SOURCE DOCUMENT:
begin
26 November 2010

Hidden qualities



The most enjoyable works are those that speak to me right from the start. Two narrow strips of tapa blinked their holes at me and took me away to where the dreams live. After a day of dreaming and sewing, listening to great music and to my inner voices, a long strip was finished and ready for washing.


I like the stage when the bark is at its most vulnerable, floating in the water like angel’s wings (Ricarda’s description), but also the most beautiful stage. The sun was so bright, even the grid pattern of our screened doors shone into the washing bowl – another lace of a different kind. 


The strip is 7.5 m long and for drying I had to pin it diagonally to my long table where it could just barely fit. The material is so different when it is dry and before it has received a lot of handling... Manipulating it will make it softer again, may even break it in parts. Just like human beings, I think. The change in texture brings up thoughts of the difference between vulnerability and strength, softness and hardness. In this case, both are part of the same thing. But they can only be seen as part of it when it is submitted to different influences. Pretty much like human beings who are soft and vulnerable at times and can be, even prefer to appear, hard and strong. It is so good at times to accept one’s vulnerability, allow ourselves to be soft and give life a chance to remold us. It is also necessary to be strong, bendable perhaps, but unbreakable – if possible.


I let it meander around itself so I can get much of it into one photograph. The meandering tapa-lace strip has an almost architectural quality to it. I think of the balconies and walls in Arabian countries, richly carved into intricate patterns. They use their delicate designs to conceal from view the beauty (or ugliness) that lives behind them, allowing only an undetected glimpse into the reality of the outside world; tempting viewers on both sides to wonder curiously about the concealed.

23 November 2010

Shadows of the past: Hoarding

As a child from the post-war generation I grew up in half a house. The other half had collapsed when the house was bombed. Our apartment had a looong corridor on whose one end was a living room that would be dad’s bedroom at night and a bath room; on the other end a kitchen and the day-room, at night mum’s and my bedroom. When I was very little, there were no doors except for the main access to the apartment. Wood was precious and had been used for heating in cold war winters. Instead curtains gave some privacy. They were made from old coal bags – today’s eco dyers would probably have delighted in the traces of the coal that my mother had not managed to rub or boil out in the wash. She would certainly have preferred better than that, but that came later...
end
TASK DESCRIPTION: Continue the journal text about tapa work and a post-war childhood home, starting right after its last sentence.

INFORMATION SHOWN:
begin
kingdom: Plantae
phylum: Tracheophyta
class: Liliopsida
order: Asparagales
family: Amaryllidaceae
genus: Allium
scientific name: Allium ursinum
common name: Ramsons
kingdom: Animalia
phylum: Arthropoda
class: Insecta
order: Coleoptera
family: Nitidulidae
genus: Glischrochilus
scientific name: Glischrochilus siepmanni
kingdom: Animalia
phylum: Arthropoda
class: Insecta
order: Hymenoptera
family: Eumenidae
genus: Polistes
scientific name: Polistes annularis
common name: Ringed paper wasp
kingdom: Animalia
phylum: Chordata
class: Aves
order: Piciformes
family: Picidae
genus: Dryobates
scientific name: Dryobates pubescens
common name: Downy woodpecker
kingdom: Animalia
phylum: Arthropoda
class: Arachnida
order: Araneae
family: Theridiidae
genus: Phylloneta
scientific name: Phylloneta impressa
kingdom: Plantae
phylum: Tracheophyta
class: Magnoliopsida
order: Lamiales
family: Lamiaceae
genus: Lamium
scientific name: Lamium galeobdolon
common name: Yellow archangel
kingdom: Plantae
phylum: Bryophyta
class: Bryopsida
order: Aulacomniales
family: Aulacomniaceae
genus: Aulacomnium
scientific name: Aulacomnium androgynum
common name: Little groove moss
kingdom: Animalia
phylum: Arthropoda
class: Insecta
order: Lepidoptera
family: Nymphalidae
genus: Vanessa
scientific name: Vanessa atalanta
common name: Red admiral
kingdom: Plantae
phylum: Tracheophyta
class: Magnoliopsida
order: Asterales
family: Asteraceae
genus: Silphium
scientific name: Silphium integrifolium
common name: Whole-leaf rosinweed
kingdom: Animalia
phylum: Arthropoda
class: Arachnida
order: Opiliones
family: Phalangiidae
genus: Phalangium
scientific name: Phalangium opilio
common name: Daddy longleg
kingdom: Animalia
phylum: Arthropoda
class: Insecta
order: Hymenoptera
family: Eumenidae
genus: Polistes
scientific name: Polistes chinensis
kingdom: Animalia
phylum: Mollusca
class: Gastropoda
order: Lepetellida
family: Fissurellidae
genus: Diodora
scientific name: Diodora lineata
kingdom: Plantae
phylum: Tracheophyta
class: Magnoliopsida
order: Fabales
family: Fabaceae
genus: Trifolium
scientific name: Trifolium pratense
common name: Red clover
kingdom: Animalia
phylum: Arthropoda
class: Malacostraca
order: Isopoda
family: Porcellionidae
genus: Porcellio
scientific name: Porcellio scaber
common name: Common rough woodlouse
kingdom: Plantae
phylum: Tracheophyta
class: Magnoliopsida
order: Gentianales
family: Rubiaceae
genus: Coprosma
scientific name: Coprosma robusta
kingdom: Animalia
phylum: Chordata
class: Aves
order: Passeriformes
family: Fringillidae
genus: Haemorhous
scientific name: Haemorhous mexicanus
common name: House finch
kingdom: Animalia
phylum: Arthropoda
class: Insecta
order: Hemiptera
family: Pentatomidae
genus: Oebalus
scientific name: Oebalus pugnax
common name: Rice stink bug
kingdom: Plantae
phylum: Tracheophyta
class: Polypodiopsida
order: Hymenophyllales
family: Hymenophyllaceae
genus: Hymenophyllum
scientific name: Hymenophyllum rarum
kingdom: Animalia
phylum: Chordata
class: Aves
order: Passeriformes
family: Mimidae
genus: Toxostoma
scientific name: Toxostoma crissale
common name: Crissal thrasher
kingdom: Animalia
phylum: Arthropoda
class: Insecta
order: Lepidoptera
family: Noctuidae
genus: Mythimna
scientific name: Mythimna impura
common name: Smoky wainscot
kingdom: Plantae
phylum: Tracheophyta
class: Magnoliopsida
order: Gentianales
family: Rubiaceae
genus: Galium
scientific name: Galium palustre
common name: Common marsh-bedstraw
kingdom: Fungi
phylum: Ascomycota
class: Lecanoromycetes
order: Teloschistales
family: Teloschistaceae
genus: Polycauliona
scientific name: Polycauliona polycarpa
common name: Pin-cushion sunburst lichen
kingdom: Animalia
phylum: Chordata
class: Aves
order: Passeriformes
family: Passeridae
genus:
end
EXERCISE ANSWER:
Open-mouthed I used to soak in her stories of how she would trade her only (!) one slice of bread of the daily ration for one (!) cigarette – dreams that went up in smoke were more important than the harsh reality and kept her going, I guess. I remember her as a very beautiful, but VERY skinny woman – not much different to today’s fashion models, except that these can probably buy lots of cigarettes... Dad was only just starting his own business as a photographer. Neither money nor commissions were abundant in the early years. Who needed and could afford a photographer?! Needless to say that very little was thrown away in our household. Things were reused and recycled and misappropriated for something else. We had nothing to throw away.

That’s how I became a hoarder. This trait qualified me greatly for living on a remote island with no significant shops. Do-it-yourself brought out the best in me. One of my great satisfactions was the separation of rubbish. We have one container for burnable waste (only paper and the odd fabric scrap that is REALLY too small to keep and use elsewhere!). Another is for rubbish like empty cans (no eco dyeing, yet!), broken glass, plastic and such. Stuff that will be collected and taken to the dump (from where our art teacher friend Bazza occasionally picks it up – his creativity goes along other lines than mine). Edible waste goes to the pigs and I do no longer have to overeat, "because otherwise the poor black children in Africa starve" – or did I remember something wrong there from my mother’s message??!

Occasionally I intend to free my house and studio of too much clutter, but often this good intention doesn’t go far beyond the sorting and re-arranging stage. Often, the day after I have bravely thrown something away and the rubbish truck came and got it I would have needed exactly that something...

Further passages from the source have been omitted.